Наличие стабильной, но консервативной технологии имело множество последствий для средневековых обществ. С одной стороны, при определенных катаклизмах (природных или социально-политических) аграрное хозяйство не всегда успевало приспособиться (известно, что из пяти лет у земледельцев Восточной Европы только три были благоприятными, а кочевые скотоводы периодически теряли скот из-за эпидемий, джута, засух и т. д.). С другой — это требовало кооперации и надобщинных систем перераспределения продуктов, как для взаимной поддержки, так и для защиты от посягательств соседей. Для этого существовали особые государственные, владельческие и общинные хранилища.

Недостаток гибкости производства продуктов питания и сравнительно невысокий потолок его продуктивности приводили к тому, что ценности в таком обществе в основном связаны с местом в социальной иерархии и постоянным принуждением одной части общества (меньшей) другой (большей). Движение значительной части продуктов и престижных изделий идет снизу вверх, а уже оттуда распределяется вниз по всей системе. Для члена этого общества имело значение, прежде всего позиция, которую он занимает в соответствующей сословно-социальной иерархии. Некоторые продукты и престижные или статусные предметы (оружие, детали снаряжения и костюма, украшения и т. д.) члены общества могли приобрести и использовать только в случае наличия определенного статуса. Купить некоторые предметы оружия, предметы воинской и статусной экипировки нельзя было ни за какие деньги, например, для многих регионов Евразии пояс с металлическими накладками создавался для пожалования, а не для торговли. Нарушение могло караться самым жестоким образом, поскольку нарушало общественный порядок и законоустановления. В целом обеспечение продуктами происходило в соответствии со структурой общества, чем выше ранг (или статус), тем выше обеспечение продуктами. Путь повышения продуктивности не лучший способ (или даже вообще не способ) повышения статуса того или иного члена общества. Поэтому в аграрном обществе возникает сложная, но довольно стабильная сословно-статусная организация, поддерживаемая не только мощью государства, но и общественной моралью и общественным договором, определявшим права и обязанности того или иного члена общества.

Сведения ▸
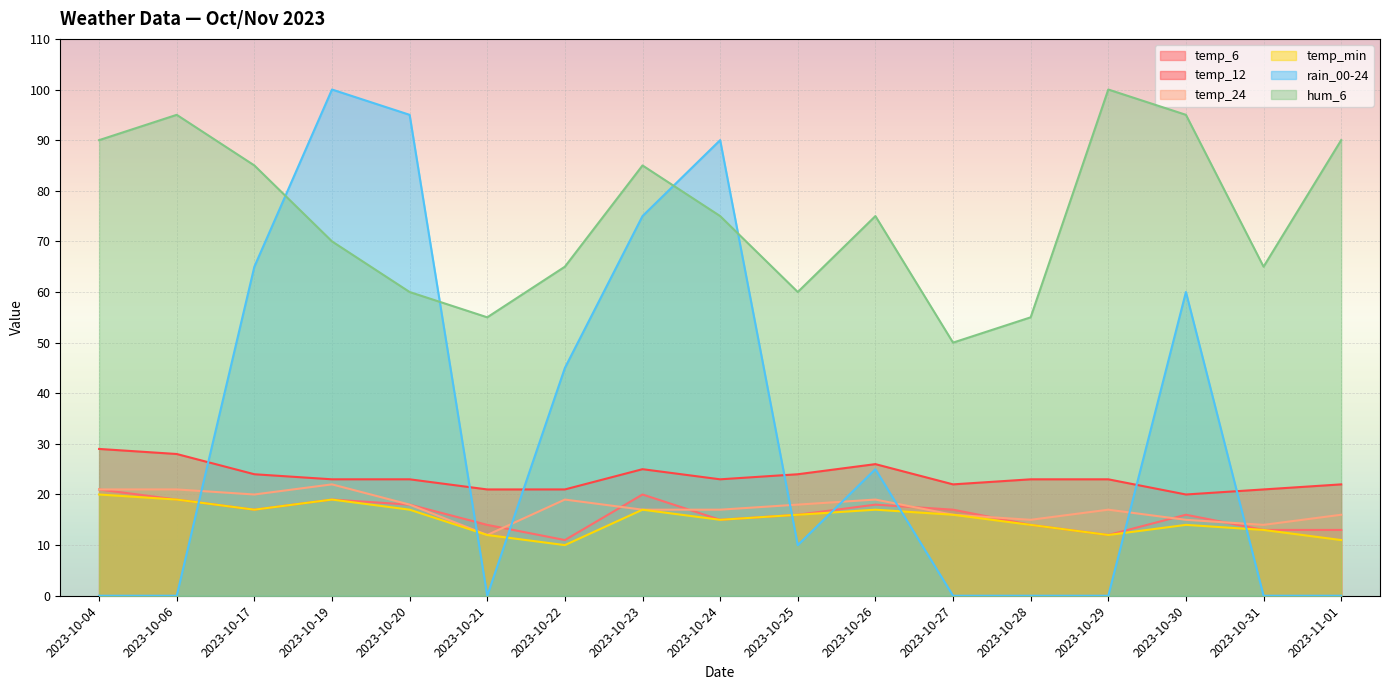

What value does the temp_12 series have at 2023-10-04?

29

...

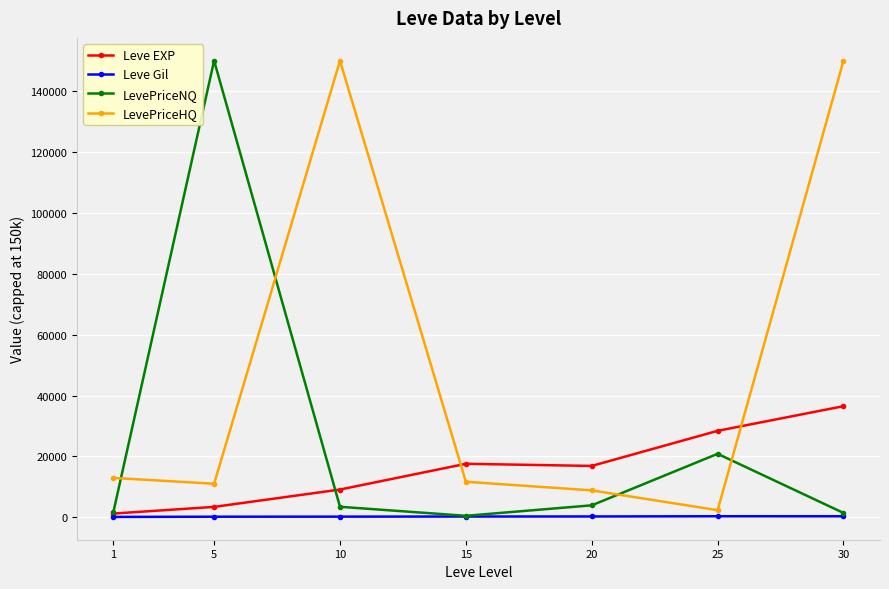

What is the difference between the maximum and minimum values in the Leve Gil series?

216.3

Задание ▸
Пожалуйста, перепиши фрагмент отрывка о средневековых обществах от слов «Наличие стабильной, но» до слов «и общинные хранилища.» включительно, заменив в нём «Восточной Европы» на «Западной Европы».

Ожидаемый ответ ▸
Наличие стабильной, но консервативной технологии имело множество последствий для средневековых обществ. С одной стороны, при определенных катаклизмах (природных или социально-политических) аграрное хозяйство не всегда успевало приспособиться (известно, что из пяти лет у земледельцев Западной Европы только три были благоприятными, а кочевые скотоводы периодически теряли скот из-за эпидемий, джута, засух и т. д.). С другой — это требовало кооперации и надобщинных систем перераспределения продуктов, как для взаимной поддержки, так и для защиты от посягательств соседей. Для этого существовали особые государственные, владельческие и общинные хранилища.